Residents of Compton are more than twice as likely to die of cardiovascular disease than residents in wealthier communities in the county with better health care options.


 
The idea of a barbershop wellness hub resonates with Eddie Martinez, executive director and co-founder of the Latino Equality Alliance in Boyle Heights. Martinez has about 25 years of experience advocating for better health options for disadvantaged communities. He’s also a regular at barbershops.

“You have lots of conversations in that space,” Martinez says. “You trust that it’s a safe space.”

Martinez sees the pop-ups as community gathering spots, with customer relationships that often go back decades.

Johnson & Johnson recently brought together a judging panel that selected 14 health equity “changemakers” around the country that are tackling racial health disparities. Martinez was on the panel, which chose TRAPMedicine from among 186 applicants to receive a $75,000 award, mentorship and other resources, according to Kristina Chang, a Johnson & Johnson spokeswoman.

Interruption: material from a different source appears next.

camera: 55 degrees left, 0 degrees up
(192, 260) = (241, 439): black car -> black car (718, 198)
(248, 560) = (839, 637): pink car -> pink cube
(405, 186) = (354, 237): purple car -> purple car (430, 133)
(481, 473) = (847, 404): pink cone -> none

Lacey is using the Johnson & Johnson grant as seed money to open a Compton barbershop.

Compton is home to about 100,000 residents suffering from health inequities so severe that their life expectancy is 10 years less than that of residents in Walnut, which has the highest life expectancy in the county, according to Los Angeles County Department of Public Health data.

Residents of Compton are more than twice as likely to die of cardiovascular disease than residents in wealthier communities in the county with better health care options. Also, 31% of adults in Compton lack health insurance, according to a 2018 report by the Los Angeles County Department of Public Health.
 


A 2018 study saw 319 Black men lower their blood pressure with the help of pharmacists working in conjunction with barbers.


 
History has undermined the trust of many Black people in the health care system. There are many reasons for that, but a key one is the Tuskegee Syphilis Study, conducted between 1932 and 1972 by U.S. Public Health Service officials on 399 Black men with syphilis. None of the men were told they had syphilis or received penicillin after that simple treatment was discovered in 1947. More than 100 men died as a result.

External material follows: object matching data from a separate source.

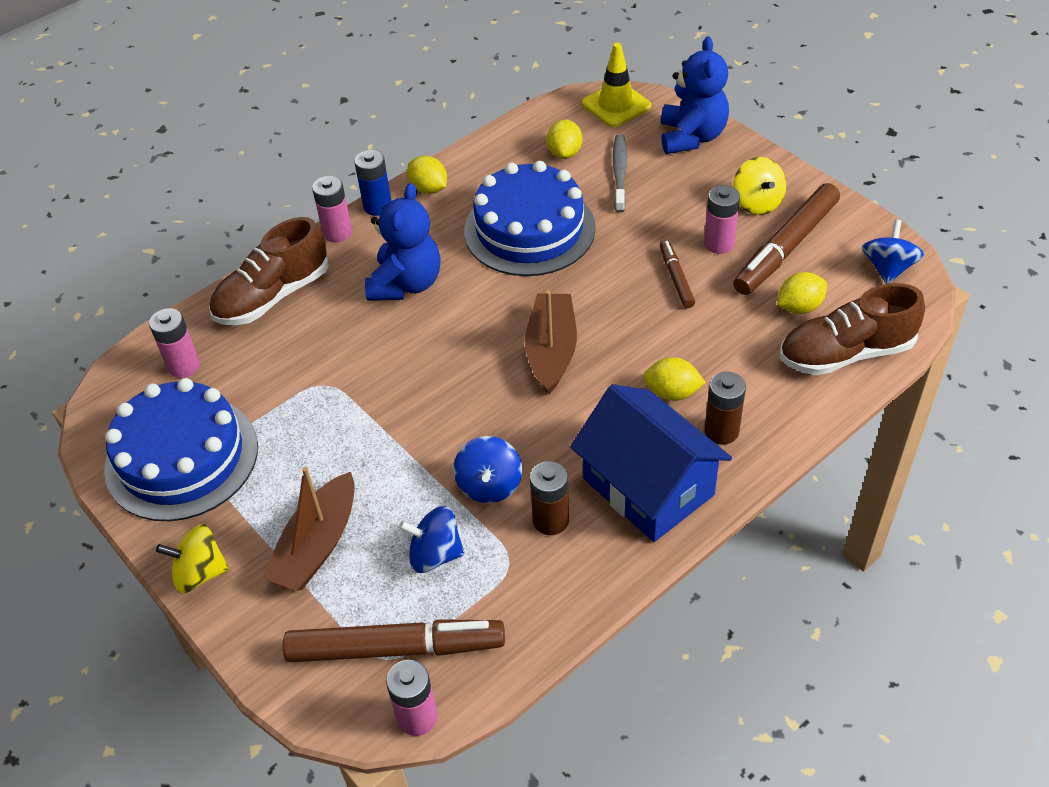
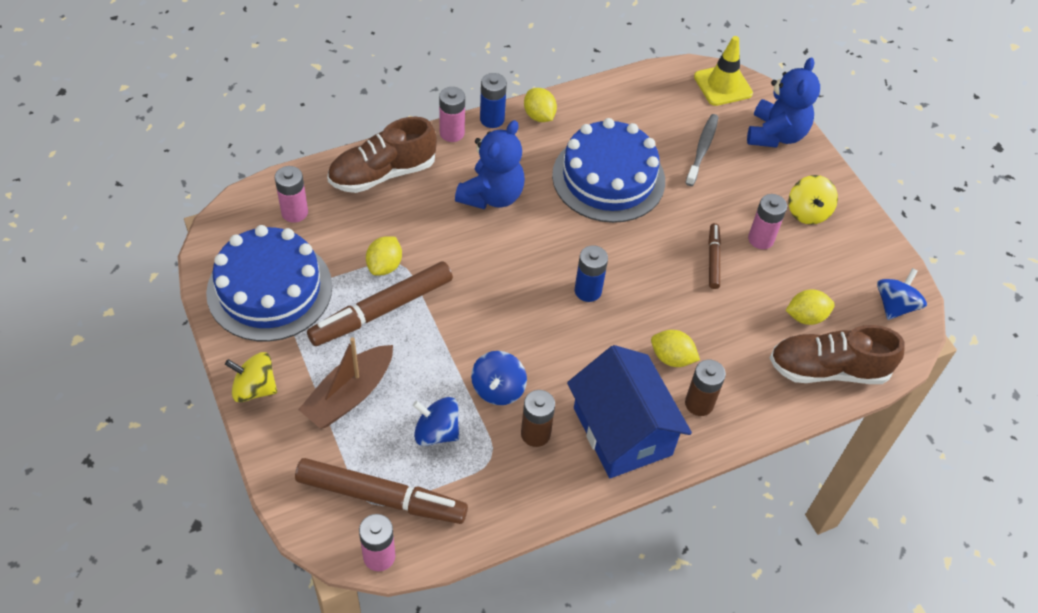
camera: 10 degrees right, 5 degrees up
(551, 351) = (588, 291): brown boat -> blue battery
(565, 153) = (663, 117): yellow lemon -> yellow lemon (384, 266)
(786, 247) = (816, 260): brown marker -> brown marker (382, 310)

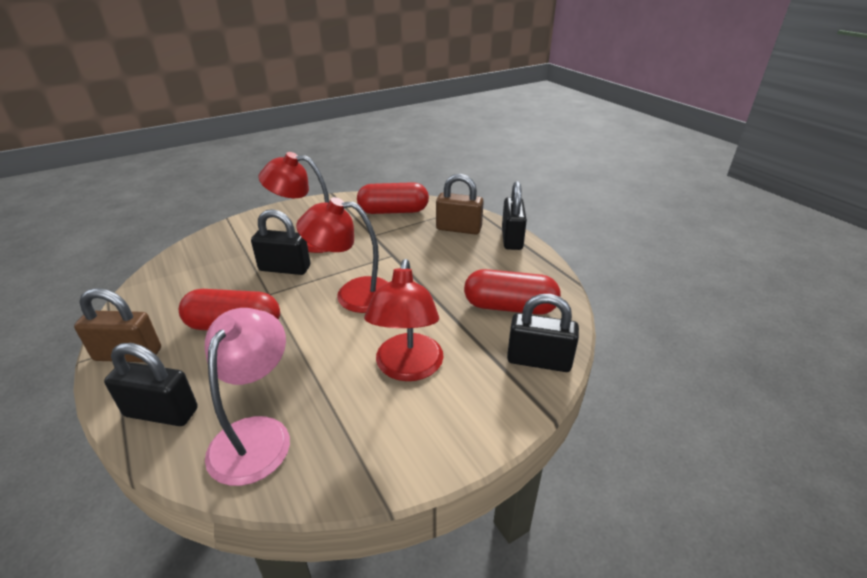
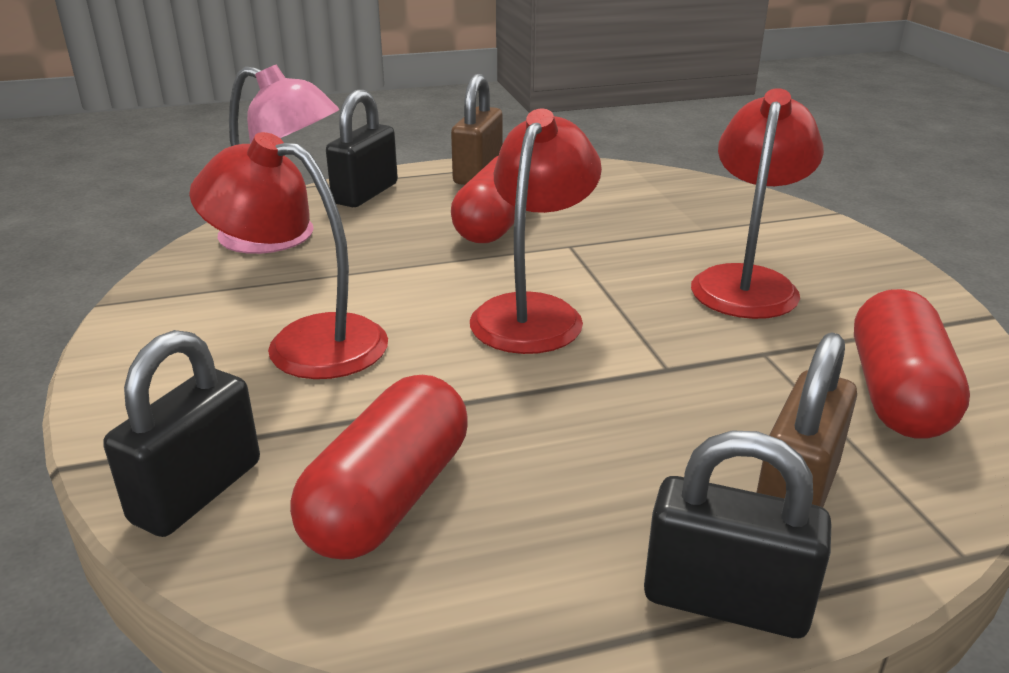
camera: 105 degrees right, 5 degrees down
(285, 268) = (642, 257): black padlock -> none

Both pervasive institutional and individual racism resulted over a period of generations in an erosion of trust in health care providers, particularly among Black men, who remain reluctant to visit a doctor. Gaining the trust of such a skeptical population often seemed like an insurmountable barrier until the 2018 barbershop study.

Community advocates are encouraged by the promising results of that study, which saw 319 Black men lower their blood pressure with the help of pharmacists working in conjunction with barbers.

Researchers at the Smidt Heart Institute at Cedars-Sinai conducted a follow-up study to further identify the successful elements that could be replicated on a larger scale to create more equitable outcomes for larger groups of Black men.

“Direct contact with the pharmacists in such a trusted place gave them a sense of agency they didn’t feel in clinical settings, and the fact that they had discussed the study with barbers, family and friends made them feel more committed to improving their health,” researchers concluded during a presentation at the American Cardiology Scientific Session in Washington, D.C., in April.

Lacey envisions a barbershop where barbers are trained to have conversations about health care with clients while giving them a fade or a tight cut. Those clients will also have the opportunity to consult health professionals on the spot.

“The benefit of opening our own barbershop is that we can create that space to be able to have those conversations to be able to expand our menu of services and to create the type of health care that people deserve,” Lacey says. “This is part of the process of rebuilding trust in the health care system. It’s providing quality services for people that honor and give them dignity, that meet them where they are, and that are provided by people who look like them.”